Tuesday, January 17, 2012

Living on the cheap

Today I was at Elli's school doing some volunteer work for the games club.  For some reason we have 12 Monopoly boards there despite the fact that the game takes forever, has a bazillion pieces and isn't good so we spent an awful lot of our time trying to assemble complete sets from the chaos and eventually pitching things into the recycling.  We had some interesting conversations while sorting through the bits about child rearing and such since it turns out that everybody else there was a stay at home parent with at least 2 children.  All of them found that their kids were massively different from one another.  They talked about having to maintain completely separate discipline and reward systems for each child and what a struggle it was to adjust on the fly to each child needing such opposite behaviour on their part.  It is a challenging thing I am sure though I have not done it myself.  I suspect it is a lot like being a manager in that there is always a disconnect between how you want to run things and how things need to be run to get the most out of your workers and different workers need different things.  No matter how careful you are there will be a balancing act between changing the rules for each person as necessary and maintaining a constant set of rules for consistency.
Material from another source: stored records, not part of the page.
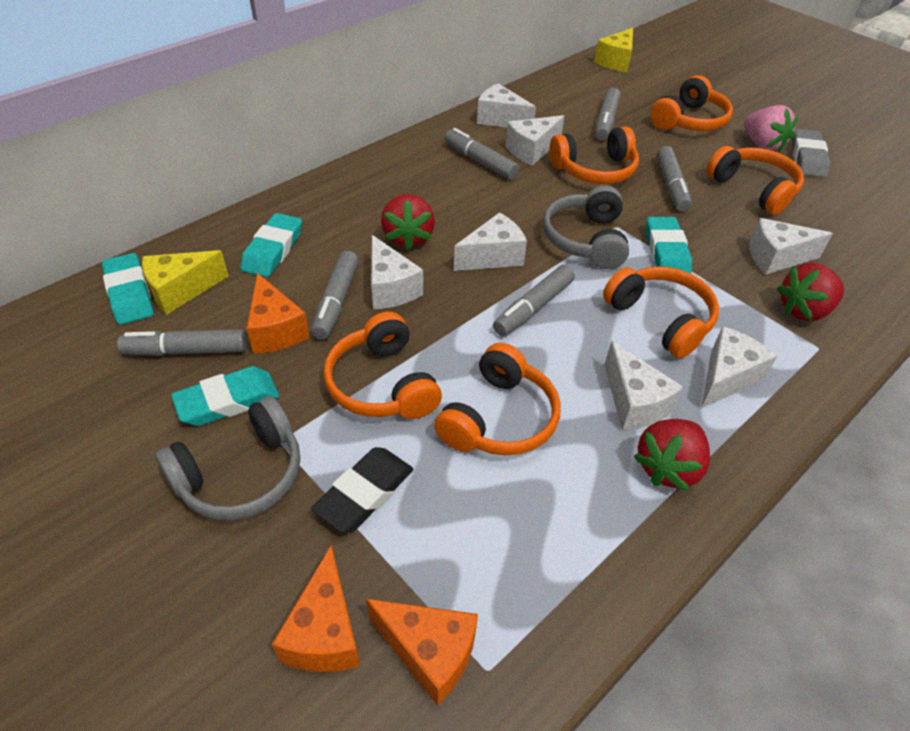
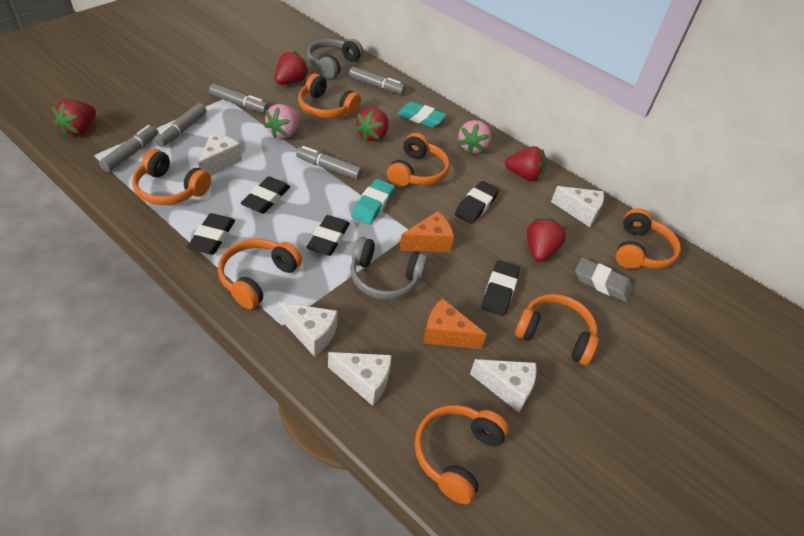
black eraser: 1 -> 5
grey marker: 6 -> 5
orange cheese: 3 -> 2
orange headphones: 6 -> 7
pink strawberry: 1 -> 2
red strawberry: 3 -> 5
turquoise eraser: 4 -> 2
white cheese: 7 -> 5
yellow cheese: 2 -> 0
I talked a little bit about my only experience with this sibling difference:  My penny pinching and my brother's much more normal spending habits.  He is on the frugal side of average but I am freakishly so making him look like a spendthrift.  My parents could literally have handed me the keys to the vault and I still would have only spent $100 outside of food, books and lodging in my first university term; such refusal to spend money is simply part of my makeup.  The folks I was working with asked me how I did that and jokingly suggested I come by their houses and tell them how to live on so little which I thought was really funny because I haven't any idea what I would tell them.  What would I say?  Don't ever buy anything?  Spend all of your time playing old videogames and playing card games with decks you got for free?  I keep on wearing clothing with holes and stains until somebody randomly gives me a replacement for Christmas or somesuch - that isn't the sort of hint anybody needs or wants.

I'm not holding this up as an example of virtue either as it is just the way I am rather than something I work at.  I don't replace things mostly because I would rather use my old things than go out to a store and buy new things.  There just isn't that desire to go shopping and get new stuff in me for some reason.  I can enjoy a new thing when I get it but somehow I lack that normal desire to get new stuff.  Most people have to fight the temptation to duck into a store and buy something new that they see on display but I have to fight the temptation to never visit a store under any circumstances and be clothed only in rags.  There are plenty of books out there talking about financial restraint but I can't see myself writing one.  The book would start and end with "Stop wanting stuff and cultivate the ability to be content with poverty."  Yeah, that isn't going to fly.  For one I need 200 pages of crap that won't work to fill it in, and for two nobody would buy it.

1 comment:

  1. You have just figured out your new career! Some people need a personal shopper. Most people need a personal shopper-stopper. With fading economic times, paying for your money saving advice would be an overall gain to them.